Artigo em Inglês | MEDLINE | ID: mdl-34632455

RESUMO

OBJECTIVES: National data reveal that 60% of the 4.5 million annual emergency department (ED) visits by patients with cancer result in admission. Many of these visits are due to a febrile illness. Current literature provides limited guidance on how to treat non-neutropenic febrile ED patients. This study characterizes clinical outcomes of non-neutropenic febrile patients with cancer presenting to an academic, Comprehensive Cancer Center affiliated ED. METHODS: Retrospective chart review of 101 randomly selected adult patients with active cancer presenting with a chief complaint of fever or a documented fever in the ED and an absolute neutrophil count above 1000 between October 2015 and September 2016. Descriptive statistics were calculated. RESULTS: The primary malignancies represented were hematologic (24%), gastrointestinal (13%), head and neck (13%), and genitourinary (8%).
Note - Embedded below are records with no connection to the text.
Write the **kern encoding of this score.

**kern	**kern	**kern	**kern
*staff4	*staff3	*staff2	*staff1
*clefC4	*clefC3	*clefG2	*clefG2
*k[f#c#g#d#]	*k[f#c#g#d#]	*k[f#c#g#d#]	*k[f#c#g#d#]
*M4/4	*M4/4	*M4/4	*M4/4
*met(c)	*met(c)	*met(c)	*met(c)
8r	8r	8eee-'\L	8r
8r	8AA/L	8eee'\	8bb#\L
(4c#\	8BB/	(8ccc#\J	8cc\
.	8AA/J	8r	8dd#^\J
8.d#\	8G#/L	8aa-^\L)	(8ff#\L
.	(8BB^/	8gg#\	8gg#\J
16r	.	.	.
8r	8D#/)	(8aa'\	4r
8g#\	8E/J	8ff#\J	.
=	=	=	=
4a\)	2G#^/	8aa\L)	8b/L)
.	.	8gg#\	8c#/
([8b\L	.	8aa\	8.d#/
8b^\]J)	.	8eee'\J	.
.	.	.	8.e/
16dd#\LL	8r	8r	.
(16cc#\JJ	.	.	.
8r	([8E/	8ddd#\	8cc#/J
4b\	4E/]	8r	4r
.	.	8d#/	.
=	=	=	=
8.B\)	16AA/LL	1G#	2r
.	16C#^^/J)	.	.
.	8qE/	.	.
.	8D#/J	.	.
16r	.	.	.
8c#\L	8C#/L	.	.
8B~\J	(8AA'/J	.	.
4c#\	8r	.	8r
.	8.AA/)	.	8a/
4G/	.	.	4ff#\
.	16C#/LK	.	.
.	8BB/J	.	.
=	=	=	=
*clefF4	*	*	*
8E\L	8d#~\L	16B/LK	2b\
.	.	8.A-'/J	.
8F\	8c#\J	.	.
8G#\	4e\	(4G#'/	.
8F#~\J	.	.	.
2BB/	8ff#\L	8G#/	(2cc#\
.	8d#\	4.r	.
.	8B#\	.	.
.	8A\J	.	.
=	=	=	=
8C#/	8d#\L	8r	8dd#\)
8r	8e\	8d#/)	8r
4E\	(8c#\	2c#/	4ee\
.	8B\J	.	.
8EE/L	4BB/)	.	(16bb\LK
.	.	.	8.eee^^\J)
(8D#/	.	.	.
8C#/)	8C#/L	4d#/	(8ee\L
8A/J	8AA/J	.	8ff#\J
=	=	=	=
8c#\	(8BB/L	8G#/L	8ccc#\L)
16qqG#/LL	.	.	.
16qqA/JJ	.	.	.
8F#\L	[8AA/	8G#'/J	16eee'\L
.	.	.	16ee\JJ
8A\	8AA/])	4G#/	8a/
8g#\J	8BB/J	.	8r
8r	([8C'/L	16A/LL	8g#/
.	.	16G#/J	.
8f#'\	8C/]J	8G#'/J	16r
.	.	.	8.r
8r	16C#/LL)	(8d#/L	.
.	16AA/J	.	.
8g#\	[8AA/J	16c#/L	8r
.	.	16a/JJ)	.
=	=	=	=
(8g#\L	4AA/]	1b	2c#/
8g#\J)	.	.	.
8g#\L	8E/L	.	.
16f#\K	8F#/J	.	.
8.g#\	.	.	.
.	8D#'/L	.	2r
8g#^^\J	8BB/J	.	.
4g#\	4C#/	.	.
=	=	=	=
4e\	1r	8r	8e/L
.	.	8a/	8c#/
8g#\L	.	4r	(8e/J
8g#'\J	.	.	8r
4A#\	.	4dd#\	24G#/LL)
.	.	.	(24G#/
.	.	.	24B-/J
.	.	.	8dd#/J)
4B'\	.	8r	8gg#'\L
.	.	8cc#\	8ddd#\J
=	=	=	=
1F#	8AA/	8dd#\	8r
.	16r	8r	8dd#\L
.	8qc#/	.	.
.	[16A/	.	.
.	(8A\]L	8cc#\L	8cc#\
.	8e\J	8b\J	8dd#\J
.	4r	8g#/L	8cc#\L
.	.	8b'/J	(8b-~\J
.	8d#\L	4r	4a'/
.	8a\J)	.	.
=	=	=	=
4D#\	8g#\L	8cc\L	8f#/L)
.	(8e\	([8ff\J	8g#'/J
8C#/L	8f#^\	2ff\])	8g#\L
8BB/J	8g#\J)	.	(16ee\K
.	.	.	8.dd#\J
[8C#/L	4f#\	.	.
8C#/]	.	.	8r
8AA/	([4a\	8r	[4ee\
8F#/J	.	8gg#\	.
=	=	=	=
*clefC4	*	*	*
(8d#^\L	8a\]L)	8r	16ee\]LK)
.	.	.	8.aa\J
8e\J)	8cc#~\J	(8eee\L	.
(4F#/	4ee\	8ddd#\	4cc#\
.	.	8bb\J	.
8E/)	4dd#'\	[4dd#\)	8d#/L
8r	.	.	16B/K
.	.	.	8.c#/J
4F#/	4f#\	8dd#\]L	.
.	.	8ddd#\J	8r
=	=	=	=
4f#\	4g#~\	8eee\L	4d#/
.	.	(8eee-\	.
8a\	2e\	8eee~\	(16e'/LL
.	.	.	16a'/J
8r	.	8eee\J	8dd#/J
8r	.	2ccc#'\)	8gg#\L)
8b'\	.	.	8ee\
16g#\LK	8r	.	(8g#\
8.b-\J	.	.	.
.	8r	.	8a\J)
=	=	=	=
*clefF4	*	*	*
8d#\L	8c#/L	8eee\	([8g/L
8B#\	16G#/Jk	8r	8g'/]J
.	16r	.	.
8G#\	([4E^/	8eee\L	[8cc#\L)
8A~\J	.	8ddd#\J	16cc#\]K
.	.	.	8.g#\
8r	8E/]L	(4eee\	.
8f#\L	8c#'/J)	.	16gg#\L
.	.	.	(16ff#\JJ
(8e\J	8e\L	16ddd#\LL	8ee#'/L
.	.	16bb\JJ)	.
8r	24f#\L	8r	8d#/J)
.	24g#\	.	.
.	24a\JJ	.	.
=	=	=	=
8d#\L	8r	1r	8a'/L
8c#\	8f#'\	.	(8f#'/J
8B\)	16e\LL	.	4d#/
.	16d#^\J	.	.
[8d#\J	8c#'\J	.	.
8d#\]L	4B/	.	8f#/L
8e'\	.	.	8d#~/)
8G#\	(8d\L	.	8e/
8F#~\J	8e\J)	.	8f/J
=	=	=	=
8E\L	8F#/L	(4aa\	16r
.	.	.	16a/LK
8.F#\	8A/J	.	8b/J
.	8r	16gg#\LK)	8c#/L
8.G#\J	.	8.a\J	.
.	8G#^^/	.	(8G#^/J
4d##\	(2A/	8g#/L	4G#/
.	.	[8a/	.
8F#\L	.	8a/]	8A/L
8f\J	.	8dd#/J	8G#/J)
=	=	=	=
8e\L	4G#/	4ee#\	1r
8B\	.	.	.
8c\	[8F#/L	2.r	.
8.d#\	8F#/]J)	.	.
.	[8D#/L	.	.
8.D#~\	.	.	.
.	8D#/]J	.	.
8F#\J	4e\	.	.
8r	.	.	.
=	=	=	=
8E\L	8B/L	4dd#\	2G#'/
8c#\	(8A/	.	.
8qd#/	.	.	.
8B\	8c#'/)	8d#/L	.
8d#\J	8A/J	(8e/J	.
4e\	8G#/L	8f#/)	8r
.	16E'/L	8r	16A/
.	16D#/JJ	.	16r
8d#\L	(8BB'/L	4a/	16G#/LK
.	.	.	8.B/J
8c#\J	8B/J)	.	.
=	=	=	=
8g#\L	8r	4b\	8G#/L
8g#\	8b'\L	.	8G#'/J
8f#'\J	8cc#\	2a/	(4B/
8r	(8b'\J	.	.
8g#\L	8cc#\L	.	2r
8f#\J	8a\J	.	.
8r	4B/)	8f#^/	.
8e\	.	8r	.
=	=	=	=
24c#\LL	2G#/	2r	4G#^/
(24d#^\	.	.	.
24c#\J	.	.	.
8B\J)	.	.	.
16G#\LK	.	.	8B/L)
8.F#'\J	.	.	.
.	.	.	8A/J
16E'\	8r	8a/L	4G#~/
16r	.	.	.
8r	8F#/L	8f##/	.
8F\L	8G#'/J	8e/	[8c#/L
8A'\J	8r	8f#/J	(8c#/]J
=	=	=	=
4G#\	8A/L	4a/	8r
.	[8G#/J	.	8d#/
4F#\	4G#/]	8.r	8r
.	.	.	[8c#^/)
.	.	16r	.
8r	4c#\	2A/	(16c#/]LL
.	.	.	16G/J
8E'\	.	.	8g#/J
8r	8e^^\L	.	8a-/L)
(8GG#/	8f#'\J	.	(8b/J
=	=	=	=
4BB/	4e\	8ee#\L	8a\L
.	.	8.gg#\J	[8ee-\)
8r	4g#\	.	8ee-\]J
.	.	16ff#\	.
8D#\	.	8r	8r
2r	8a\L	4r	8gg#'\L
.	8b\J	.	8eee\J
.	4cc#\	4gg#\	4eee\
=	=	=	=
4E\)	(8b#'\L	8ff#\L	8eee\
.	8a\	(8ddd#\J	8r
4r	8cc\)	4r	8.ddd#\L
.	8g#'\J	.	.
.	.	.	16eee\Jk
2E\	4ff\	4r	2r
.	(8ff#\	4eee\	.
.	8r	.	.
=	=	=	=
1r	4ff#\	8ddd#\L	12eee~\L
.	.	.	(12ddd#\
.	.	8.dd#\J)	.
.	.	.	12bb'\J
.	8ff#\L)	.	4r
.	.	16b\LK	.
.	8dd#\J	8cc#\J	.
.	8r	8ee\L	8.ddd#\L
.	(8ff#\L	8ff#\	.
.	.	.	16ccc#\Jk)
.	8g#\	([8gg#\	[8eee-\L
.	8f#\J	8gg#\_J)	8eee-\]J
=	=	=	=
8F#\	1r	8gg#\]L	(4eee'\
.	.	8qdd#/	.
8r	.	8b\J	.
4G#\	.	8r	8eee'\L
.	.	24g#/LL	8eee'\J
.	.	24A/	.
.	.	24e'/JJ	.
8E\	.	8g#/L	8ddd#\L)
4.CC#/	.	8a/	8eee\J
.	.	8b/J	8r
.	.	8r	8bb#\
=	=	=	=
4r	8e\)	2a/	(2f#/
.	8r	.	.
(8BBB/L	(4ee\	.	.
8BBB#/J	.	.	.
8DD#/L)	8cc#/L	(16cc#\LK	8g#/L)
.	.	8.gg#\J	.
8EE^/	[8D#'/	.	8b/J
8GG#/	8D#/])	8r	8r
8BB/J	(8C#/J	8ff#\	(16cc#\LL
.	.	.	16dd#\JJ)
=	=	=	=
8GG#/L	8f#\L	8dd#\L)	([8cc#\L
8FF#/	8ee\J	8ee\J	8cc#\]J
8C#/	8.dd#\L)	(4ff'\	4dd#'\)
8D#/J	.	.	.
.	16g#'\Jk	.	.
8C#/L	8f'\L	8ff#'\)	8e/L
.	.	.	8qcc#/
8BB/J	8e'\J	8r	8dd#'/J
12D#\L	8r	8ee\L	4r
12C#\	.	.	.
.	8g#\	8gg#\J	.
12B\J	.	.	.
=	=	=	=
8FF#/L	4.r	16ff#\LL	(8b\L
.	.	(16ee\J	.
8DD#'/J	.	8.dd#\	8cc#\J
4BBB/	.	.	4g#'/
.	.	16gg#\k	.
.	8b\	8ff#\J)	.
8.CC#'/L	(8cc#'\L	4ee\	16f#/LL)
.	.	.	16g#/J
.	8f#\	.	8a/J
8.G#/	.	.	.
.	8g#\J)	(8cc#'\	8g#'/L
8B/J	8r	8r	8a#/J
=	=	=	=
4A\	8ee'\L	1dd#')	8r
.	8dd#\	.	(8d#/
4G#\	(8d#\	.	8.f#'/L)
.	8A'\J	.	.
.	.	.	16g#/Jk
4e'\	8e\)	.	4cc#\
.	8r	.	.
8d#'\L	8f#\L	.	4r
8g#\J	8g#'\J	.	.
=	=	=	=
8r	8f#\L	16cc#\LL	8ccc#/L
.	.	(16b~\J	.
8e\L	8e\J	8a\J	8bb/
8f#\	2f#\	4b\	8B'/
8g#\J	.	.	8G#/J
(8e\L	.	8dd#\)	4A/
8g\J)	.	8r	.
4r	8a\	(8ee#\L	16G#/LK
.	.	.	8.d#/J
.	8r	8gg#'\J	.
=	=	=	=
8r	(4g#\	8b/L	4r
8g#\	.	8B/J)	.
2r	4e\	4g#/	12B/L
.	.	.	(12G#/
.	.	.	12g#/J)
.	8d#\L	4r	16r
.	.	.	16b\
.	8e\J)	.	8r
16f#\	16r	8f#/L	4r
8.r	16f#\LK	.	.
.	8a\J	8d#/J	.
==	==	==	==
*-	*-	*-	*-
Sixty-two percent were on chemotherapy, 15% on radiation therapy, and 12% were on targeted therapy. Severe illness outcomes occurred in 39% and 83% were admitted with a median length of stay of 4 days. Among admitted patients, 24% experienced a length of stay ≤2 days. A return visit to the ED or an in-system hospitalization within 7 days of the index visit occurred in 10% and death occurred within 7 days of the index visit in 4%. CONCLUSION: A majority of patients presenting to the ED with non-neutropenic fever are admitted (83%), of whom nearly a quarter experience a length of stay of ≤2 days with infrequent serious illness outcomes. Future efforts should focus on the development of risk stratification tools in this population to avoid potentially unnecessary hospitalizations.